I was one of the puppeteers (my guy had an enormous football-shaped head) who told a story about a dawdling slug who was always slowing down traffic. Undaunted, and moving at the only pace he was capable of, he would bellow out those lyrics above, and we teenage spin doctors behind the fabric stage would teach this song to the children.

Forever trapped in my memory? Yes. Well practiced over these many years since I first heard and sang the song? Not so much. Patience is a difficult, extraordinarily challenging disciple to practice. A year of virus-induced limitations, quarantine, and restrictions have proven as much.

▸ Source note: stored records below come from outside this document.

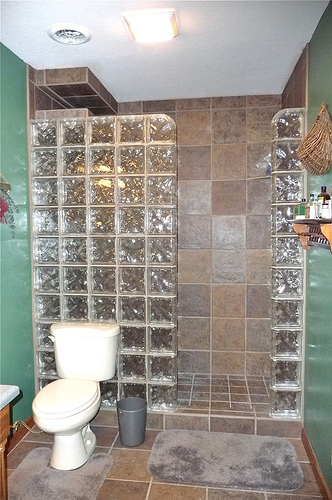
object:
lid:
[50, 322, 119, 337]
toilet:
[32, 320, 121, 471]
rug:
[10, 446, 114, 499]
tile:
[150, 379, 178, 406]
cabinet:
[0, 416, 12, 498]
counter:
[0, 383, 20, 408]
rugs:
[146, 429, 304, 495]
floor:
[5, 373, 328, 499]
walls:
[0, 41, 66, 425]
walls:
[282, 0, 332, 499]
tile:
[274, 389, 302, 416]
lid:
[31, 376, 99, 417]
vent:
[46, 24, 91, 45]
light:
[119, 7, 179, 45]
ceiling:
[0, 0, 332, 103]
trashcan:
[114, 394, 147, 446]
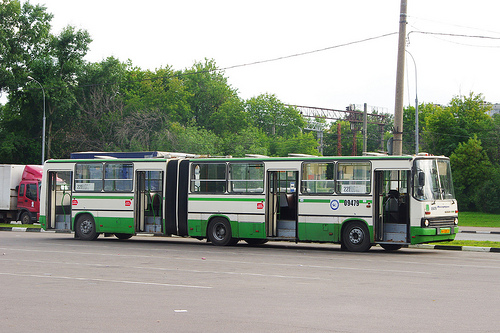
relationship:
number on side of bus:
[342, 199, 360, 207] [38, 154, 460, 253]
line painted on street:
[0, 271, 211, 289] [3, 228, 500, 331]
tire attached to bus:
[74, 214, 98, 237] [38, 154, 460, 253]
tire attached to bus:
[205, 215, 237, 246] [38, 154, 460, 253]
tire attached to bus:
[340, 220, 371, 253] [38, 154, 460, 253]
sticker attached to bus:
[71, 199, 78, 206] [38, 154, 460, 253]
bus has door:
[38, 154, 460, 253] [375, 168, 410, 237]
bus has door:
[38, 154, 460, 253] [265, 171, 297, 239]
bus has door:
[38, 154, 460, 253] [135, 171, 164, 238]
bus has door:
[38, 154, 460, 253] [48, 171, 74, 230]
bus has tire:
[38, 154, 460, 253] [74, 214, 98, 237]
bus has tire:
[38, 154, 460, 253] [205, 215, 237, 246]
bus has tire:
[38, 154, 460, 253] [340, 220, 371, 253]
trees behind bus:
[0, 2, 322, 162] [38, 154, 460, 253]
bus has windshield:
[38, 154, 460, 253] [410, 157, 454, 201]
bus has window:
[38, 154, 460, 253] [73, 162, 105, 191]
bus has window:
[38, 154, 460, 253] [103, 162, 133, 187]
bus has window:
[38, 154, 460, 253] [188, 161, 227, 192]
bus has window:
[38, 154, 460, 253] [228, 162, 264, 191]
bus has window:
[38, 154, 460, 253] [300, 161, 335, 194]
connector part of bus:
[161, 160, 189, 236] [38, 154, 460, 253]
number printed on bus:
[342, 199, 360, 207] [38, 154, 460, 253]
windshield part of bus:
[410, 157, 454, 201] [38, 154, 460, 253]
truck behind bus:
[0, 165, 43, 226] [38, 154, 460, 253]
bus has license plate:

Early on, as COVID-19 emerged, it was easy to preach (or sing) patience to ourselves and others. The public was so appreciative of nurses, emergency room workers, and healthcare providers. Teachers, first responders, bartenders, grocery clerks, and servers were all treated with care and concern. Closures and restrictions – while inconvenient – were begrudgingly accepted. But not anymore.

Healthcare workers are under enormous strain as coronavirus sufferers and the thousands that have avoided their doctors over the last year descend on hospitals and doctor offices like starving locusts. They are angry, demanding, and short-tempered (having needed more medical care in the last two months than any time in my life, I’ve seen this up close), even as those they accost have been through the pandemic meat grinder themselves.

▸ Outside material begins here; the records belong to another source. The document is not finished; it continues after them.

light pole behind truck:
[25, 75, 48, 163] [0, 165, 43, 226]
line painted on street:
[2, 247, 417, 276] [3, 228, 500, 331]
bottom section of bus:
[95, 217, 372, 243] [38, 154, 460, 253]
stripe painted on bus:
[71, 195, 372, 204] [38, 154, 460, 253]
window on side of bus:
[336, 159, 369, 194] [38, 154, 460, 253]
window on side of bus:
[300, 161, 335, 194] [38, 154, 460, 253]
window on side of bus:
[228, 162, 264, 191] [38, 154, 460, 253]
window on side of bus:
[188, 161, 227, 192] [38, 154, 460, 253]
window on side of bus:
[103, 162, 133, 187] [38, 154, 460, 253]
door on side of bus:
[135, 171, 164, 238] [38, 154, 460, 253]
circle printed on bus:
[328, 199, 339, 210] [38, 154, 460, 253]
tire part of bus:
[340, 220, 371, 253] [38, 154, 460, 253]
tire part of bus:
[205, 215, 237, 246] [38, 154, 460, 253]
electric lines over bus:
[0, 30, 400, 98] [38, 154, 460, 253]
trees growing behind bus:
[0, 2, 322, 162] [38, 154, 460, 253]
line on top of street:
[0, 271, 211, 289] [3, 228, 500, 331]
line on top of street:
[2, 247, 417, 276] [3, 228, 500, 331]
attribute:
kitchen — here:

Teachers, my wife is one of them, have never faced such disgruntled parents even as school systems and administrators demand more and more from their staff. The lines at grocery stores, at restaurants now reopening, at the post office, and at big box stores are inhabited by an indignant population, put on and pushed over the edge by the events of the last twelve months.

So, let’s return to the children’s class; to cartoon snails, silly puppets, and the lessons of our youth: “Have patience, have patience. Don’t be in such a hurry.” Patience is one of those eternal virtues that the Scriptures simply will not stop going on about. “Be patience in tribulation,” it says. “Don’t grow weary in doing good,” it repeats. 

“Bear with one another in patience,” is the instruction. And when the Apostle Paul, in 1 Corinthians 13 begins to describe what true love is, he begins with these words: “Love is patient.” We’ve come a long way in the last year, and yes, we still have a ways to go. But we will make it with the help of a few million vaccines, several more weeks of playing it safe, and a great dose of perseverance and patience.